Plaintiff contends that the arbitration agreement is procedurally unconscionable because the arbitration agreement is a contract of adhesion. 

 “Adhesion contracts are form contracts a party with superior bargaining power offers on a take-it-or-leave-it basis.”  (Torrecillas, supra, 52 Cal.App.5th at p.493.)  “Whether the agreement was or was not a contract of adhesion is not the core question. Rather, from the standpoint of determining whether there was procedural unconscionability, the core issues are surprise and oppression.”  (Ibid.)  In the absence of “surprise or other sharp practices”, Courts do not recognize that “adhesive” arbitration agreements establish a high degree of procedural unconscionability. (Baltazar v. Forever 21 Inc. (2016) 62 Cal.4th 1237, 1246.) 

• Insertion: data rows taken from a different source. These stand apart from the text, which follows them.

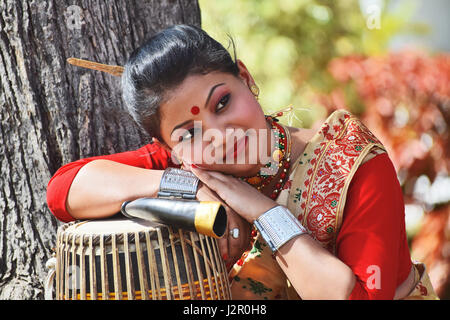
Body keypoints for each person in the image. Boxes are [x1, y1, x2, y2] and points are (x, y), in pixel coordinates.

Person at [46, 24, 438, 300]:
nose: (218, 134)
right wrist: (192, 188)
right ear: (170, 147)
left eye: (222, 102)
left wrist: (263, 213)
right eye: (188, 132)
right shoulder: (191, 167)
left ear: (246, 79)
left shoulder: (351, 162)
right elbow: (65, 189)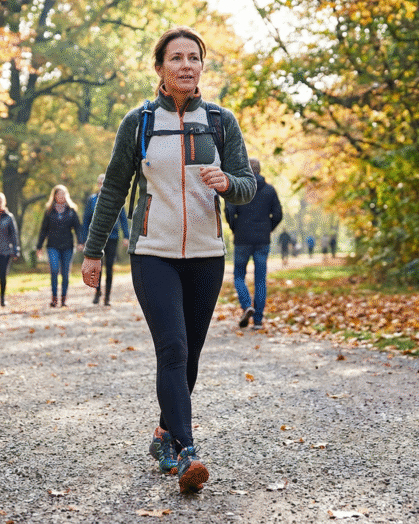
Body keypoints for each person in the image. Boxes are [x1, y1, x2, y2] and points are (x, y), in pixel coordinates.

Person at [79, 27, 256, 493]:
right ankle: (187, 452)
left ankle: (164, 434)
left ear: (202, 67)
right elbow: (114, 189)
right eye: (175, 58)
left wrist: (228, 184)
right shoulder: (139, 123)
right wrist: (94, 250)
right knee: (173, 349)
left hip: (206, 255)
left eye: (193, 58)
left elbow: (247, 182)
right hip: (152, 253)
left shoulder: (220, 121)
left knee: (189, 356)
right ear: (159, 68)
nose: (185, 66)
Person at [225, 158, 283, 330]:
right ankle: (258, 320)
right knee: (260, 280)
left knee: (239, 276)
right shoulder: (270, 190)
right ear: (260, 170)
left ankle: (246, 305)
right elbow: (278, 214)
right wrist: (268, 228)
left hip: (242, 239)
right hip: (262, 240)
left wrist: (236, 227)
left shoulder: (239, 190)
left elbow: (229, 211)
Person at [82, 174, 130, 306]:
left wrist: (126, 236)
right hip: (97, 238)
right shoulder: (92, 200)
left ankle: (107, 296)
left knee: (109, 266)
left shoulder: (116, 199)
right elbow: (86, 220)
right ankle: (97, 292)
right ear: (98, 184)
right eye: (100, 183)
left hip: (112, 237)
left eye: (105, 183)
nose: (102, 185)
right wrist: (84, 239)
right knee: (98, 266)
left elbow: (123, 219)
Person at [36, 185, 84, 307]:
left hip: (67, 245)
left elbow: (78, 228)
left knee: (65, 273)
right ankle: (54, 298)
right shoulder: (49, 211)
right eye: (59, 194)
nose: (61, 197)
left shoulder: (71, 211)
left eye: (63, 194)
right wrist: (39, 246)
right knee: (54, 270)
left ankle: (63, 298)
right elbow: (43, 230)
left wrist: (80, 242)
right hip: (52, 245)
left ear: (66, 195)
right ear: (55, 196)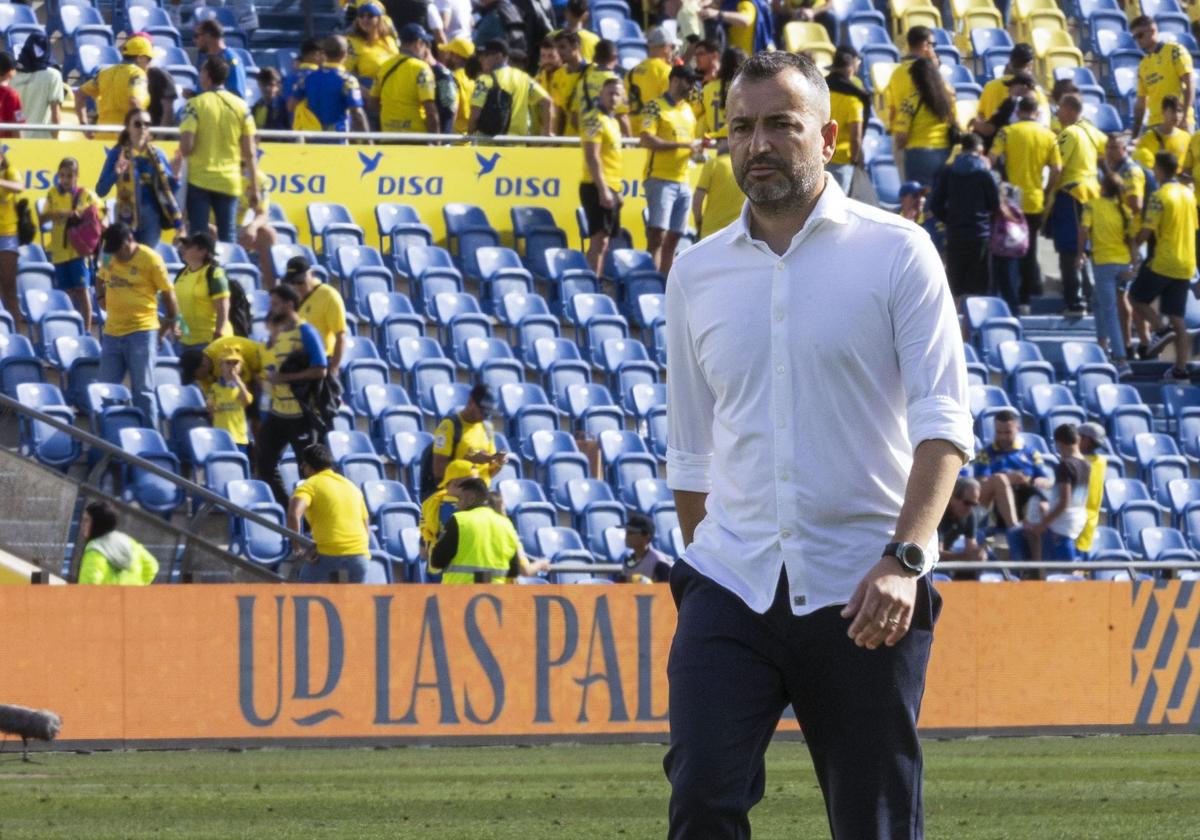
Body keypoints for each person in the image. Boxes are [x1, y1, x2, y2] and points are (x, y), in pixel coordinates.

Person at [663, 51, 972, 838]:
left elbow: (944, 425)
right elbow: (692, 451)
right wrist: (708, 570)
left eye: (779, 125)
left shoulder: (898, 251)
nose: (756, 145)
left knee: (873, 822)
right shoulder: (695, 274)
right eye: (739, 128)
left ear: (827, 137)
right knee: (701, 796)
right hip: (732, 582)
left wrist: (905, 561)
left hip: (866, 589)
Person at [96, 223, 177, 429]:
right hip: (112, 332)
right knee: (106, 389)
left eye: (120, 251)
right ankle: (110, 439)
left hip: (141, 332)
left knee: (142, 390)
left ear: (129, 240)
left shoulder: (151, 259)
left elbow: (169, 296)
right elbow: (99, 277)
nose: (118, 257)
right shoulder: (109, 255)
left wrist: (165, 328)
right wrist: (100, 296)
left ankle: (151, 442)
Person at [257, 284, 328, 505]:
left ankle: (310, 519)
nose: (271, 307)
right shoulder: (274, 335)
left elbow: (320, 369)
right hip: (277, 412)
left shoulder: (305, 331)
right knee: (264, 464)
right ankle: (287, 511)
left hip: (301, 413)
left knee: (308, 470)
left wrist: (285, 378)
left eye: (275, 303)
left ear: (289, 304)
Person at [1131, 150, 1198, 381]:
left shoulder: (1159, 196)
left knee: (1136, 297)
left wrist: (1133, 243)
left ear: (1158, 169)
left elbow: (1147, 229)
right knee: (1178, 318)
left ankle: (1160, 329)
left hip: (1163, 261)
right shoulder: (1188, 195)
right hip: (1186, 263)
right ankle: (1180, 369)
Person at [990, 95, 1061, 307]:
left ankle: (1013, 295)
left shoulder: (1006, 132)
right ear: (1037, 112)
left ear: (1018, 111)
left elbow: (991, 160)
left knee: (1009, 247)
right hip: (1035, 198)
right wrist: (1048, 190)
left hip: (1012, 200)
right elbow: (1057, 169)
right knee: (1029, 247)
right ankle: (1028, 294)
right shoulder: (1049, 136)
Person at [180, 57, 260, 243]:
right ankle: (227, 271)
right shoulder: (241, 106)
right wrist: (255, 186)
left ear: (207, 76)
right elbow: (250, 152)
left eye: (202, 72)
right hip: (229, 180)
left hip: (200, 179)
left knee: (198, 238)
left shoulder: (195, 105)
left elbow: (186, 147)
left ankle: (200, 272)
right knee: (228, 236)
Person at [641, 65, 701, 276]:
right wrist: (683, 147)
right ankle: (649, 278)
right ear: (674, 80)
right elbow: (646, 139)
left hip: (683, 179)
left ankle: (665, 281)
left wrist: (695, 152)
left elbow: (690, 144)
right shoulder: (654, 106)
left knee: (675, 235)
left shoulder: (688, 111)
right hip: (659, 178)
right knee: (658, 233)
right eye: (688, 81)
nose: (692, 86)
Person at [429, 477, 549, 582]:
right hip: (494, 598)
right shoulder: (506, 524)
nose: (457, 504)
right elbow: (514, 570)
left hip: (460, 596)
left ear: (471, 499)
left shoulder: (459, 520)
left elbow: (437, 561)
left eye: (460, 499)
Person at [929, 132, 1000, 306]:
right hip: (979, 233)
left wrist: (949, 219)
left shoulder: (948, 171)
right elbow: (995, 203)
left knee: (956, 286)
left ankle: (957, 328)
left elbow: (935, 203)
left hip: (955, 234)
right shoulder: (984, 173)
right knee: (978, 287)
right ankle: (973, 327)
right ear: (980, 150)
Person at [96, 110, 181, 249]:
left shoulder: (157, 155)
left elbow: (169, 191)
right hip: (126, 217)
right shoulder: (117, 153)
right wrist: (115, 174)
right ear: (128, 127)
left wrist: (176, 177)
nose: (142, 128)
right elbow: (100, 190)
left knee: (147, 259)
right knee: (125, 260)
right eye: (137, 124)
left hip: (152, 218)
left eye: (147, 124)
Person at [1079, 171, 1137, 378]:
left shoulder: (1092, 205)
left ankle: (1121, 359)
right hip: (1123, 264)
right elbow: (1132, 239)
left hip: (1104, 264)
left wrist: (1080, 253)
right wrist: (1134, 264)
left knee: (1111, 311)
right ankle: (1102, 344)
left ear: (1102, 186)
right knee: (1097, 302)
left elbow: (1084, 230)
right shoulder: (1124, 210)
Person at [1008, 423, 1090, 566]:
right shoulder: (1086, 464)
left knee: (1062, 570)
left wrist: (1043, 524)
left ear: (1059, 443)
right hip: (1078, 518)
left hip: (1062, 523)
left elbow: (1064, 501)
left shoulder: (1065, 465)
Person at [288, 444, 372, 583]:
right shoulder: (350, 485)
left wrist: (298, 549)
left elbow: (293, 514)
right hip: (360, 556)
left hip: (329, 553)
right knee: (347, 602)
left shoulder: (310, 485)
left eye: (303, 464)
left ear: (308, 466)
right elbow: (365, 523)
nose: (302, 468)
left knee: (302, 595)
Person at [1052, 94, 1106, 314]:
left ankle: (1075, 301)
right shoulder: (1093, 131)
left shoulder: (1070, 133)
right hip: (1093, 194)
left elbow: (1058, 167)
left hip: (1073, 194)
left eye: (1060, 108)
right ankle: (1090, 297)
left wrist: (1049, 193)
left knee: (1070, 247)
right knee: (1084, 247)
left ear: (1069, 109)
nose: (1057, 113)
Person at [41, 157, 99, 332]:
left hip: (78, 252)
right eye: (62, 176)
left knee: (82, 291)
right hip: (59, 252)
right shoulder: (52, 194)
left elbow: (95, 212)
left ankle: (87, 331)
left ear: (77, 176)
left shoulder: (85, 194)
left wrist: (72, 213)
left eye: (69, 176)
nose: (65, 180)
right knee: (66, 294)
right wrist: (59, 213)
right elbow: (43, 217)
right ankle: (70, 330)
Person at [973, 409, 1051, 529]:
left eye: (1008, 432)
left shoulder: (1032, 453)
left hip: (1026, 500)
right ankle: (1014, 530)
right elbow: (981, 485)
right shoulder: (985, 454)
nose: (1003, 437)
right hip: (995, 505)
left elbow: (1045, 479)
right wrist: (1007, 479)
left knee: (1044, 502)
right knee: (999, 479)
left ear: (1018, 429)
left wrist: (1040, 481)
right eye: (999, 432)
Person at [580, 77, 626, 275]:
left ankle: (595, 280)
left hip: (611, 186)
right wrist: (603, 189)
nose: (614, 98)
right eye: (610, 93)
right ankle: (592, 285)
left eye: (617, 94)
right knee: (599, 240)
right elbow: (592, 157)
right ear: (601, 95)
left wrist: (617, 190)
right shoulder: (594, 119)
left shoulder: (613, 121)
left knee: (605, 241)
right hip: (595, 185)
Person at [892, 56, 957, 187]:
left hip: (918, 155)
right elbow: (954, 123)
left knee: (918, 198)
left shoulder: (910, 102)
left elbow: (901, 137)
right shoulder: (948, 100)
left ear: (916, 80)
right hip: (944, 153)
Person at [429, 383, 507, 489]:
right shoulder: (449, 425)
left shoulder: (487, 427)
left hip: (482, 493)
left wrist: (498, 463)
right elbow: (438, 470)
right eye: (483, 411)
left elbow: (489, 473)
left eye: (489, 413)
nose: (486, 416)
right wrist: (470, 461)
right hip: (460, 495)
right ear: (471, 402)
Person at [280, 256, 347, 379]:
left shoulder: (328, 296)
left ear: (311, 275)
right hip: (295, 363)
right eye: (292, 282)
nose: (296, 286)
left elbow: (340, 335)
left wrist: (333, 369)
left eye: (300, 282)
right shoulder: (289, 297)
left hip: (320, 363)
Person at [468, 40, 552, 136]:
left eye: (486, 55)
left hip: (489, 145)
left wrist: (469, 136)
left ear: (498, 56)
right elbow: (547, 101)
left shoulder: (483, 80)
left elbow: (475, 115)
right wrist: (546, 132)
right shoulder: (524, 77)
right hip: (518, 145)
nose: (481, 60)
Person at [293, 36, 370, 139]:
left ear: (324, 53)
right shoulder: (348, 80)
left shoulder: (307, 78)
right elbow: (357, 114)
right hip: (338, 139)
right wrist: (369, 141)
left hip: (313, 139)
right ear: (345, 54)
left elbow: (292, 104)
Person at [75, 33, 151, 137]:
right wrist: (142, 131)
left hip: (102, 135)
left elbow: (79, 94)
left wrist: (84, 127)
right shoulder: (137, 74)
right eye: (149, 59)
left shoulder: (104, 73)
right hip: (125, 137)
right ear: (140, 58)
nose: (150, 64)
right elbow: (134, 101)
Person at [1131, 15, 1194, 137]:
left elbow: (1189, 84)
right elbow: (1140, 104)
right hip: (1154, 124)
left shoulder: (1175, 51)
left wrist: (1184, 117)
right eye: (1134, 37)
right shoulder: (1143, 65)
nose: (1137, 40)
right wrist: (1135, 135)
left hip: (1177, 120)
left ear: (1152, 31)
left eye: (1140, 35)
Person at [972, 44, 1050, 140]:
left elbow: (981, 115)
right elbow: (1045, 124)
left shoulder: (990, 86)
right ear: (1031, 65)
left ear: (1010, 63)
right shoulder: (1034, 90)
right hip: (1025, 141)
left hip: (995, 142)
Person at [372, 22, 439, 134]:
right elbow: (430, 110)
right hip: (416, 138)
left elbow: (372, 102)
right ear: (418, 43)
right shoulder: (421, 68)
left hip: (389, 135)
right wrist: (436, 140)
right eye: (425, 44)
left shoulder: (384, 66)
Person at [76, 501, 159, 585]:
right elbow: (152, 565)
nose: (83, 524)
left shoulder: (95, 549)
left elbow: (89, 584)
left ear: (97, 523)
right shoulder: (126, 540)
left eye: (87, 520)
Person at [173, 231, 232, 351]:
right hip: (186, 342)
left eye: (188, 246)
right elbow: (178, 306)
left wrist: (219, 333)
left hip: (210, 341)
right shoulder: (181, 274)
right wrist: (178, 326)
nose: (183, 248)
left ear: (202, 251)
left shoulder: (214, 274)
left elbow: (222, 307)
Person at [824, 46, 867, 193]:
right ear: (850, 69)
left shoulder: (821, 92)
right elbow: (856, 138)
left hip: (820, 155)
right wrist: (856, 159)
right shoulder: (853, 101)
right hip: (842, 161)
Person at [419, 458, 479, 555]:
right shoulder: (463, 507)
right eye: (474, 484)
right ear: (456, 484)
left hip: (435, 566)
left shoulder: (430, 503)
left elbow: (423, 552)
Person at [12, 31, 63, 139]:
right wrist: (55, 139)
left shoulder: (11, 74)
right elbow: (56, 115)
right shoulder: (53, 76)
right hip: (41, 142)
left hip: (14, 140)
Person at [627, 26, 676, 137]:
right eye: (672, 47)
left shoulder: (631, 72)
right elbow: (670, 105)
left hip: (633, 133)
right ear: (666, 47)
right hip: (655, 134)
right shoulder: (666, 71)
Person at [884, 25, 934, 131]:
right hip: (925, 132)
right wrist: (935, 65)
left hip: (901, 131)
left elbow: (891, 109)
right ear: (925, 45)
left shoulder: (896, 73)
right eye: (932, 44)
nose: (933, 48)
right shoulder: (928, 72)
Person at [936, 477, 988, 575]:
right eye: (967, 503)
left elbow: (971, 547)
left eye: (974, 504)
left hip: (946, 556)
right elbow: (937, 554)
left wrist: (978, 553)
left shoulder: (970, 514)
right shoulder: (939, 514)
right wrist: (964, 556)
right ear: (952, 497)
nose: (970, 508)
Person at [346, 1, 400, 95]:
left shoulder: (389, 40)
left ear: (379, 19)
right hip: (369, 95)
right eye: (361, 16)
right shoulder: (352, 42)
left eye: (370, 16)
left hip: (393, 91)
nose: (365, 19)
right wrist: (365, 93)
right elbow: (345, 73)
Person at [205, 349, 253, 454]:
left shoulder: (242, 387)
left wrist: (239, 382)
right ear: (221, 366)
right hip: (221, 436)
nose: (232, 366)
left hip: (239, 437)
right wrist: (212, 408)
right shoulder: (215, 387)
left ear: (240, 367)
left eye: (236, 363)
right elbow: (210, 410)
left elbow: (247, 400)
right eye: (228, 363)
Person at [692, 142, 742, 239]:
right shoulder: (745, 165)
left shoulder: (713, 164)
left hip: (710, 233)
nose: (716, 146)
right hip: (738, 233)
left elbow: (697, 202)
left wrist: (699, 224)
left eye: (719, 141)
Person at [1074, 421, 1109, 555]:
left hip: (1076, 522)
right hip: (1090, 522)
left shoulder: (1076, 463)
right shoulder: (1101, 461)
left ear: (1084, 440)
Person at [694, 47, 745, 140]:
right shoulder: (747, 88)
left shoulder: (707, 88)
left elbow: (696, 114)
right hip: (740, 141)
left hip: (715, 144)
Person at [193, 19, 247, 100]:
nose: (194, 40)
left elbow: (237, 95)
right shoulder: (205, 59)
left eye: (197, 36)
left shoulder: (231, 60)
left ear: (208, 35)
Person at [1133, 95, 1189, 173]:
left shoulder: (1186, 137)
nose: (1177, 115)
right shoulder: (1148, 138)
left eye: (1179, 111)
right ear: (1163, 111)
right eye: (1172, 111)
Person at [700, 0, 774, 55]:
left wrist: (718, 14)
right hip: (732, 59)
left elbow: (745, 20)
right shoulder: (728, 4)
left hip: (747, 60)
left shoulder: (745, 2)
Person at [618, 513, 672, 582]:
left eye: (631, 533)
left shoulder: (659, 561)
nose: (627, 536)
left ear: (646, 537)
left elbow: (667, 589)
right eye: (627, 532)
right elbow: (621, 588)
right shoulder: (629, 560)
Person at [283, 38, 323, 132]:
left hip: (295, 128)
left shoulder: (289, 77)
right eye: (322, 53)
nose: (324, 57)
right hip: (316, 129)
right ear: (314, 54)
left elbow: (288, 106)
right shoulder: (318, 77)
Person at [439, 36, 475, 134]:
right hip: (471, 139)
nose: (446, 57)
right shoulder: (475, 78)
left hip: (455, 139)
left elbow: (452, 110)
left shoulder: (453, 78)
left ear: (456, 56)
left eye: (449, 53)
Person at [0, 145, 19, 330]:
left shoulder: (9, 172)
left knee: (9, 287)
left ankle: (16, 333)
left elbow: (19, 187)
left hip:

Here, Plaintiff’s arguments fail. The fact that the arbitration agreement may have been presented on a take it or leave it basis or that there is unequal bargaining power only establishes at most a modest degree of procedural unconscionability. (Torrecillas, supra, 52 Cal.App.5th at p.493; Baltazar v. Forever 21 Inc., supra, 62 Cal.4th at p.1246.) Here, there was an opt out clause next to the Lessee’s initials. The Court finds that the arbitration agreement has at most a minimal degree of procedural unconscionability.  

 

“’Substantive unconscionability’ focuses on the terms of the agreement and whether those terms are ‘so one-sided as to “shock the conscience.”’ (Kinney v. United HealthCare Services, Inc. (1999) 70 Cal.App.4th 1322, 1330 (citations omitted).) A contractual provision that is substantively unconscionable may take various forms but may generally be described as unfairly one-sided. (Ibid.) The paramount consideration in assessing [substantive] unconscionability is mutuality. (Ibid.) Substantive unconscionability looks to overly harsh or one-sided results. (Armendariz, supra, 24 Cal.4th at p. 99.)

The Court finds that the agreement is not substantively unconscionability. There is mutuality in the agreement because either the Defendant or Plaintiff may seek arbitration. Further, the Court is not persuaded that it is against any public policy to arbitrate claims made under the Song-Beverly Act.